Mattéo Desgouillons

Personal information
- Born: 21 January 2000 (age 26)
- Height: 184 cm (6 ft 0 in)
- Weight: 84 kg (185 lb)

Sport
- Sport: Field hockey
- Position: Defender
- Club: Lille

Youth career
- Team
- –: Lille
- –: Girondins de Bordeaux

Senior career
- Years: Team / Caps / Goals
- 0000–2018: Girondins de Bordeaux / - / -
- 2018–2021: Montrouge / - / -
- 2021–2023: Gantoise / - / -
- 2023–present: Lille / - / -

National team
- Years: Team / Caps / Goals
- 2019–2021: France U21 / 11 / (2)
- 2021–present: France / 38 / (0)

Medal record
Men's field hockey
Representing France
Junior World Cup
| Bronze medal – third place | 2021 Bhubaneswar |  |

= Mattéo Desgouillons =

French field hockey player (born 2000)

Mattéo Desgouillons (born 21 January 2000) is a French field hockey player who plays as a defender for Lille MHC and the French national team.

==Club career==
Desgouillons started playing hockey at Lille and then played for Girondins de Bordeaux and Montrouge. He moved to La Gantoise in the Men's Belgian Hockey League in the summer of 2021. In the 2022–23 season, he won the Belgian title after they defeated the Waterloo Ducks in the final. After the championship he returned to the club where he started playing hockey: Lille.

==International career==
===Junior national team===
Mattéo Desgouillons made his debut for the French U–21 team in 2019 at the EuroHockey Junior Championship in Valencia.

In 2021 he won a bronze medal with the team at the FIH Junior World Cup in Bhubaneswar.

===Les Bleus===
Desgouillons made his debut for Les Bleus in 2021 during a test match against Belgium in Antwerp. He went on to compete at the EuroHockey Championships in Amsterdam later that year. He was also named in the French squad for the season three of the FIH Pro League.

What you will do:
1 – From the Mattéo Desgouillons text, copy word for word the part that starts with the words containing "Mattéo Desgouillons (born" and ends with "Cup in Bhubaneswar.".
2 – In the Mattéo Desgouillons text, why is his move to Lille after the Belgian championship called a return?
3 – Answer these questions using the Mattéo Desgouillons text:
(a) Which club did he join in the Men's Belgian Hockey League in the summer of 2021?
(b) In which city did he win a bronze medal at the FIH Junior World Cup?
(c) Against which team did he make his debut for Les Bleus, and where?

[Records from a collection]

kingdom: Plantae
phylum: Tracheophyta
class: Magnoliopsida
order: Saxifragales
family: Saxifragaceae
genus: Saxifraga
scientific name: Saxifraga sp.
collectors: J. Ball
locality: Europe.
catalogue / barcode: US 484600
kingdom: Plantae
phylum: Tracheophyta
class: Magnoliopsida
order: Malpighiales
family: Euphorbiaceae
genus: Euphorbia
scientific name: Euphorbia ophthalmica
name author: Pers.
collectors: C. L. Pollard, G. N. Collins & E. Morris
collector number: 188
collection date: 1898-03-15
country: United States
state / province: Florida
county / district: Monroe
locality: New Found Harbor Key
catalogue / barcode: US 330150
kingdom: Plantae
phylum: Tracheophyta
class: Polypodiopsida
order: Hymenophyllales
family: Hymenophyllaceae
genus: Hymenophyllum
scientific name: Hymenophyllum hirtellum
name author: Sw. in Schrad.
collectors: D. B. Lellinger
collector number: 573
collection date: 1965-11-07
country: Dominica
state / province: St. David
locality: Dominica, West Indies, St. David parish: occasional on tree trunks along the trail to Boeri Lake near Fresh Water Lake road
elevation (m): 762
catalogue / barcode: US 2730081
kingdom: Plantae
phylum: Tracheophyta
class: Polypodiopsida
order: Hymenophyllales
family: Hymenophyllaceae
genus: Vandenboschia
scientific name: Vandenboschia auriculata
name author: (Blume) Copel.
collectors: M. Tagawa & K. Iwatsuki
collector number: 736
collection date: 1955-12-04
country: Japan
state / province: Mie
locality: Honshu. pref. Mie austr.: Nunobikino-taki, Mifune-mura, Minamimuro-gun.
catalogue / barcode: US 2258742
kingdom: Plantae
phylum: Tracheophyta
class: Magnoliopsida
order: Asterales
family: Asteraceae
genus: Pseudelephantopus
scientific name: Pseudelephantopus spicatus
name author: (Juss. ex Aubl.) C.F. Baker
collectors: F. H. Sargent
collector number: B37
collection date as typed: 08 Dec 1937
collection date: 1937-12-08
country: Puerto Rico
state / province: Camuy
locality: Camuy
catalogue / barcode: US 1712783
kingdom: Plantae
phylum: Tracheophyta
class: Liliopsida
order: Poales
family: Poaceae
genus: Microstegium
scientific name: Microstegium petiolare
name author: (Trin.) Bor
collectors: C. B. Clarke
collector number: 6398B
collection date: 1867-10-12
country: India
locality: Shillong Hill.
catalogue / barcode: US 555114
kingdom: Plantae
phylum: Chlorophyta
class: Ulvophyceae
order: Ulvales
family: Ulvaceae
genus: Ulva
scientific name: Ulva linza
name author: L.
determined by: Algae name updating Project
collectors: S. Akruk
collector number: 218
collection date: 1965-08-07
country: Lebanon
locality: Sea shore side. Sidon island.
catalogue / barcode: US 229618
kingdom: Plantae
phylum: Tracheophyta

Task results:
1 –
Mattéo Desgouillons (born 21 January 2000) is a French field hockey player who plays as a defender for Lille MHC and the French national team.

==Club career==
Desgouillons started playing hockey at Lille and then played for Girondins de Bordeaux and Montrouge. He moved to La Gantoise in the Men's Belgian Hockey League in the summer of 2021. In the 2022–23 season, he won the Belgian title after they defeated the Waterloo Ducks in the final. After the championship he returned to the club where he started playing hockey: Lille.

==International career==
===Junior national team===
Mattéo Desgouillons made his debut for the French U–21 team in 2019 at the EuroHockey Junior Championship in Valencia.

In 2021 he won a bronze medal with the team at the FIH Junior World Cup in Bhubaneswar.

2 – Lille was the club where he first started playing hockey. He played for Girondins de Bordeaux, Montrouge and La Gantoise before going back there.

3 –
(a) La Gantoise
(b) Bhubaneswar
(c) Belgium, in Antwerp